Several of the National Role Models cite a lack of role models available for them when they were young and impressionable. I would argue any young man being fed, housed and clothed by a hard working single mother has a role model staring them in the face. There remains the underlying English idea that if you do not escape the roots of your class you have not achieved. This explains why hard working mothers are nowhere to be seen in this REACH project, or in any other initiative that tries to raise the aspirations of black boys.
A new approach is needed. For every single parent household in this country, nine of ten are headed by a single mother. It is not good enough for young black men across the country to be allowed to use absent fathers as an excuse for failure.  REACH is perpetuating an idea about the necessity of male role models that can never realistically be met. Demand outstrips supply. Unless the twenty National Role Models are planning on filing a few thousand adoption papers, it is attitudes to life in general that’s going to have to change. Noel Clarke is a screenwriter, actor and director. His face is well known. He says, “you can’t make excuses for behaviour. I am sitting here today because I focused on what I want to do. I decided to make films, not smoke weed or do bad. You have to make things happen. There’s only so much you can go ‘everyone’s against me.’ It could be the case but do something about it.”
Young people, no matter their ethnicity, will be motivated, not by other people’s dreams, but their own, provided they have a fair chance and opportunity to get there.  By marking black individuals as unique or exceptional, we make their achievements even more inaccessible. The “work hard and you’ll achieve” message sits precariously in a world where black youths make up the smallest percentage in any number of institutions. Oxbridge, banking, the media, politics – the list is endless.
We shouldn’t reward successful black men with recognition. We should be critical at the organisations that made them work twice as hard to get there. Our government uses programmes like this to acknowledge black people have prejudice to overcome, but still manages to find a solution that lays the blame wholly on the door of the black communities.
Role models should not be self appointed or selected by government. They should be recognised without championing and campaigns. One of the National Role Models is a fireman. Would a young white person accept this man for inspiration? If young black people do not now know they can grow up to be firemen, the solution is not with REACH. It is with the parents, teachers and youth workers we rely on to prepare our children for a life after schooling.
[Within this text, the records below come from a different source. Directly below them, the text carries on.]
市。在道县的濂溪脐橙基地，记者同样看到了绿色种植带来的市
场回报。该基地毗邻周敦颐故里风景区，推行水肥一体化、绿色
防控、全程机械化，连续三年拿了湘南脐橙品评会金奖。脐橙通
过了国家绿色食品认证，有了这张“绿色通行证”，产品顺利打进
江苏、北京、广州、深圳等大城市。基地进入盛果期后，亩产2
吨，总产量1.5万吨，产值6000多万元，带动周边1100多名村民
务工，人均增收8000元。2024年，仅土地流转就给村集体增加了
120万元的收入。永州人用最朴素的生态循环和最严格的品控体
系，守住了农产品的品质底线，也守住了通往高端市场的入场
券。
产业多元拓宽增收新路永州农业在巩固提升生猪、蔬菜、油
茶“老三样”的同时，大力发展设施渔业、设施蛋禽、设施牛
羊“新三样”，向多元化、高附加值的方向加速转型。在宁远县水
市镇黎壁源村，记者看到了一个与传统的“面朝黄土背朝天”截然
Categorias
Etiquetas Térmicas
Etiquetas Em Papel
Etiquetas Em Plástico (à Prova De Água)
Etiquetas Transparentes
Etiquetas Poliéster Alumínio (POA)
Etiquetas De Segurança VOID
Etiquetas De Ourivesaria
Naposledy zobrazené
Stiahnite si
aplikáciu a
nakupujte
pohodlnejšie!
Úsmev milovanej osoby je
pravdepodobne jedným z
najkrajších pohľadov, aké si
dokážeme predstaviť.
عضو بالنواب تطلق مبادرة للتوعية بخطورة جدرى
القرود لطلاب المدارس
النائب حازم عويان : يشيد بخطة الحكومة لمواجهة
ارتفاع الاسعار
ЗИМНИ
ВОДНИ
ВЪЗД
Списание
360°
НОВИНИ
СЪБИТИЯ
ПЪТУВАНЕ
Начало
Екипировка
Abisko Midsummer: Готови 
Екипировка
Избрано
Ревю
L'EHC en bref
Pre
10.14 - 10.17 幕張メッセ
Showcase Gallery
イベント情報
We should train our children to be wary of the media and teach them how to negotiate negative messages. They should not believe everything they read and witness. We should tell them there is nothing wrong with admiring musicians and athletes, as long as they realise the profile of these individuals derive from a repertory of power intent on defining ‘blackness’ and limiting our presence in the public sphere. We should reject the notion of black solutions for black problems. Our problems are British problems that require state-led solutions more complex that REACH could ever conceive.